The International Monetary Fund (IMF) has rejected the circular debt management plan (CDMP) the government presented and asked the authorities to raise the electricity tariff by Rs12.50 per unit.
A staff-level agreement is anticipated between the two parties following the IMF mission’s current discussions in Pakistan regarding the ninth review, which will last until February 9; the IMF team has rejected the CDMP plan and termed it as “unrealistic,” which is based on some incorrect assumptions, during the second day of technical discussions. Therefore, the government will need to adjust its recommended course of action to limit the losses in the cash-strapped power sector.
Plan to Manage Debt.
The circular debt is expected to grow by Rs952 billion for the current fiscal year, up from an earlier projection of Rs1,526 billion.
Despite raising the power tariff by up to Rs7 per unit through quarterly tariff adjustment in the first two quarters of 2023 and up to Rs1.64 for the third quarter from June to August, the government needed an additional subsidy of Rs675 billion, according to the revised plan it shared with IMF officials on Wednesday.
According to sources, “the IMF has objected to the individual basis of the revised CDMP and asks the government to raise the tariff in the range of Rs11 to Rs12.50 per unit, to reduce the requirement of additional subsidy to half from its existing levels of Rs675 billion for the current fiscal year.
The government’s additional subsidy requirement figure of Rs675 billion for the current fiscal year was also a subject of controversy from the IMF. In addition, the revised CDMP was calculated using an understated exchange rate by the government, so the plan would change if the rate remained as is.
According to the report, the newly created debt management plan aims to keep DISCOs’ losses to an average of 16 points 27 percent for the current fiscal year.
In contrast to estimates of Rs65 billion made on the eve of the previous summer, the government has set a target to recover Fuel Price Adjustment (FPA) charges that were postponed.
While the GST and other taxes on a collection basis will help recover Rs18 billion in the current fiscal year, the markup savings due to IPPs stock payment will bring in Rs11 billion.
The circular debt is predicted to be around Rs. 2,113 billion until the end of FY2023, which includes the money held in Power Holding Limited (PHL), as well as the Rs. 765 billion, Rs. 1,248 billion, and Rs. 100 billion payable to power producers and fuel suppliers.
Mini-Budget.
On the financial front, the government disclosed its strategy for releasing a mini-budget via a presidential ordinance.
The FBR has proposed raising the Flood Levy from 1 percent to 3 percent, adding a new tax to deduct 65 to 70 percent of the opulent profits made by the banking industry through exchange rate manipulation, and raising the rates of some withholding taxes.
The IMF has discussed the possibility of providing a flood expense adjuster. Still, it has also requested that the government decide on qualitative taxation measures to reduce the primary deficit to a level of surplus at 0 point 2 percent of GDP, or Rs153 billion, for the current fiscal year.

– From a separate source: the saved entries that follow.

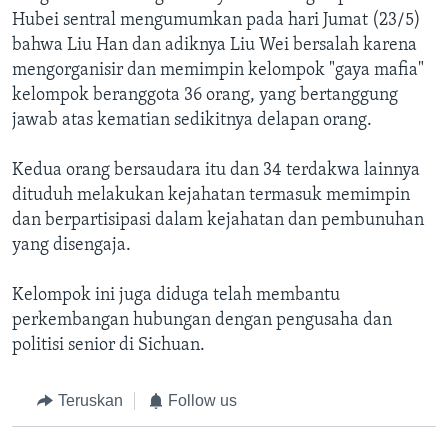
Hubei sentral mengumumkan pada hari Jumat (23/5)
bahwa Liu Han dan adiknya Liu Wei bersalah karena
mengorganisir dan memimpin kelompok "gaya mafia"
kelompok beranggota 36 orang, yang bertanggung
jawab atas kematian sedikitnya delapan orang.
Kedua orang bersaudara itu dan 34 terdakwa lainnya
dituduh melakukan kejahatan termasuk memimpin
dan berpartisipasi dalam kejahatan dan pembunuhan
yang disengaja.
Kelompok ini juga diduga telah membantu
perkembangan hubungan dengan pengusaha dan
politisi senior di Sichuan.
Teruskan
Follow us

State Minister for Finance Aisha Ghaus Pasha told journalists that the cost of power generation was relatively high compared to the recovery, so it was crystal clear that the country could no longer afford subsidies.
She stated that the government would not place as much burden on average consumers as possible but that the elite and wealthy class would be required to pay the full cost of electricity generation.
She reported that the Power Division presented its strategy for addressing the circular debt. She concluded that Pakistan and the IMF would continue technical-level discussions over the next few days, followed by policy-level discussions to finalize the Memorandum of Financial and Economic Policies (MEFP) document the following week.